--- Data extract ---

# # #

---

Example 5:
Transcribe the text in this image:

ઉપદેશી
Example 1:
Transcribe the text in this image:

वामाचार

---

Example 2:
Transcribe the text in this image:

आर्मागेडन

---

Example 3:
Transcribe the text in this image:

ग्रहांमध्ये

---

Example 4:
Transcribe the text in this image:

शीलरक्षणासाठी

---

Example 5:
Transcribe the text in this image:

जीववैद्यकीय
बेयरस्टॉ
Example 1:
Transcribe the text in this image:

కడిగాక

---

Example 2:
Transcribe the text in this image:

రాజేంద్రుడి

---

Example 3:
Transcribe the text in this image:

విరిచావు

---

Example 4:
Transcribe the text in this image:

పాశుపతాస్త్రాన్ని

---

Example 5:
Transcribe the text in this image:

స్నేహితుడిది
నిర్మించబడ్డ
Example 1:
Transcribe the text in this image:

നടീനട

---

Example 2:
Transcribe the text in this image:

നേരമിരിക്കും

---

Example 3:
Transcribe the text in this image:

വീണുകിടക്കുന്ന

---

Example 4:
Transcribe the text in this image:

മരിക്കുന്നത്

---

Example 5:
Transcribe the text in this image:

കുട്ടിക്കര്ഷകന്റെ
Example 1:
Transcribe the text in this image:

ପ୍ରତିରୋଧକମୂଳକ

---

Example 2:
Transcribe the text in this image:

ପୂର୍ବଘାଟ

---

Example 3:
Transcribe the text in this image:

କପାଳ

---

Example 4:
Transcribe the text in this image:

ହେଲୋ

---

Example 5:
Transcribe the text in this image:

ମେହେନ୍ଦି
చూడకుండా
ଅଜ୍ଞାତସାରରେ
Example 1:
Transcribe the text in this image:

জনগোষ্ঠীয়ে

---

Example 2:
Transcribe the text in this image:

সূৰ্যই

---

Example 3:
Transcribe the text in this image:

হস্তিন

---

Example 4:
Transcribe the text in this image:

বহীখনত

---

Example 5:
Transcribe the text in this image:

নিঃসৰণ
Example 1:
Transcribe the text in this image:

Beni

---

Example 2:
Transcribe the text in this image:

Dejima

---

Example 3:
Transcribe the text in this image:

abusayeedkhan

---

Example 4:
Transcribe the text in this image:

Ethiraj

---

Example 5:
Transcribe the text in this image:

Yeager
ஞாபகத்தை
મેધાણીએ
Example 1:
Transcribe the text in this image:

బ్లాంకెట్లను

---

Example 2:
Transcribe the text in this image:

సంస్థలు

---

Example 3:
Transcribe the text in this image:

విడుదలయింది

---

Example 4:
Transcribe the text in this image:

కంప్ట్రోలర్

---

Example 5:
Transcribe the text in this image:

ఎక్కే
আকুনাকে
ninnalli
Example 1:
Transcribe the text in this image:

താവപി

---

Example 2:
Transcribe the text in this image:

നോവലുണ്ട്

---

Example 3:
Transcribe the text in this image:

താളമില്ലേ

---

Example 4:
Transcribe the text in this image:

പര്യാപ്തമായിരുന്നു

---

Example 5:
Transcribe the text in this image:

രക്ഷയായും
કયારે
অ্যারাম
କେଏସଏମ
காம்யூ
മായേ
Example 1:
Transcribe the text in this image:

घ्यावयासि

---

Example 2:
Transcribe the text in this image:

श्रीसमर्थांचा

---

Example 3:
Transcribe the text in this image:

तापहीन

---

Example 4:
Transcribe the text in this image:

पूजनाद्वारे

# # #

--- How to complete this task ---
What is needed is an exact restatement of every record above.

--- Solution ---
---

Example 5:
Transcribe the text in this image:

ઉપદેશી
Example 1:
Transcribe the text in this image:

वामाचार

---

Example 2:
Transcribe the text in this image:

आर्मागेडन

---

Example 3:
Transcribe the text in this image:

ग्रहांमध्ये

---

Example 4:
Transcribe the text in this image:

शीलरक्षणासाठी

---

Example 5:
Transcribe the text in this image:

जीववैद्यकीय
बेयरस्टॉ
Example 1:
Transcribe the text in this image:

కడిగాక

---

Example 2:
Transcribe the text in this image:

రాజేంద్రుడి

---

Example 3:
Transcribe the text in this image:

విరిచావు

---

Example 4:
Transcribe the text in this image:

పాశుపతాస్త్రాన్ని

---

Example 5:
Transcribe the text in this image:

స్నేహితుడిది
నిర్మించబడ్డ
Example 1:
Transcribe the text in this image:

നടീനട

---

Example 2:
Transcribe the text in this image:

നേരമിരിക്കും

---

Example 3:
Transcribe the text in this image:

വീണുകിടക്കുന്ന

---

Example 4:
Transcribe the text in this image:

മരിക്കുന്നത്

---

Example 5:
Transcribe the text in this image:

കുട്ടിക്കര്ഷകന്റെ
Example 1:
Transcribe the text in this image:

ପ୍ରତିରୋଧକମୂଳକ

---

Example 2:
Transcribe the text in this image:

ପୂର୍ବଘାଟ

---

Example 3:
Transcribe the text in this image:

କପାଳ

---

Example 4:
Transcribe the text in this image:

ହେଲୋ

---

Example 5:
Transcribe the text in this image:

ମେହେନ୍ଦି
చూడకుండా
ଅଜ୍ଞାତସାରରେ
Example 1:
Transcribe the text in this image:

জনগোষ্ঠীয়ে

---

Example 2:
Transcribe the text in this image:

সূৰ্যই

---

Example 3:
Transcribe the text in this image:

হস্তিন

---

Example 4:
Transcribe the text in this image:

বহীখনত

---

Example 5:
Transcribe the text in this image:

নিঃসৰণ
Example 1:
Transcribe the text in this image:

Beni

---

Example 2:
Transcribe the text in this image:

Dejima

---

Example 3:
Transcribe the text in this image:

abusayeedkhan

---

Example 4:
Transcribe the text in this image:

Ethiraj

---

Example 5:
Transcribe the text in this image:

Yeager
ஞாபகத்தை
મેધાણીએ
Example 1:
Transcribe the text in this image:

బ్లాంకెట్లను

---

Example 2:
Transcribe the text in this image:

సంస్థలు

---

Example 3:
Transcribe the text in this image:

విడుదలయింది

---

Example 4:
Transcribe the text in this image:

కంప్ట్రోలర్

---

Example 5:
Transcribe the text in this image:

ఎక్కే
আকুনাকে
ninnalli
Example 1:
Transcribe the text in this image:

താവപി

---

Example 2:
Transcribe the text in this image:

നോവലുണ്ട്

---

Example 3:
Transcribe the text in this image:

താളമില്ലേ

---

Example 4:
Transcribe the text in this image:

പര്യാപ്തമായിരുന്നു

---

Example 5:
Transcribe the text in this image:

രക്ഷയായും
કયારે
অ্যারাম
କେଏସଏମ
காம்யூ
മായേ
Example 1:
Transcribe the text in this image:

घ्यावयासि

---

Example 2:
Transcribe the text in this image:

श्रीसमर्थांचा

---

Example 3:
Transcribe the text in this image:

तापहीन

---

Example 4:
Transcribe the text in this image:

पूजनाद्वारे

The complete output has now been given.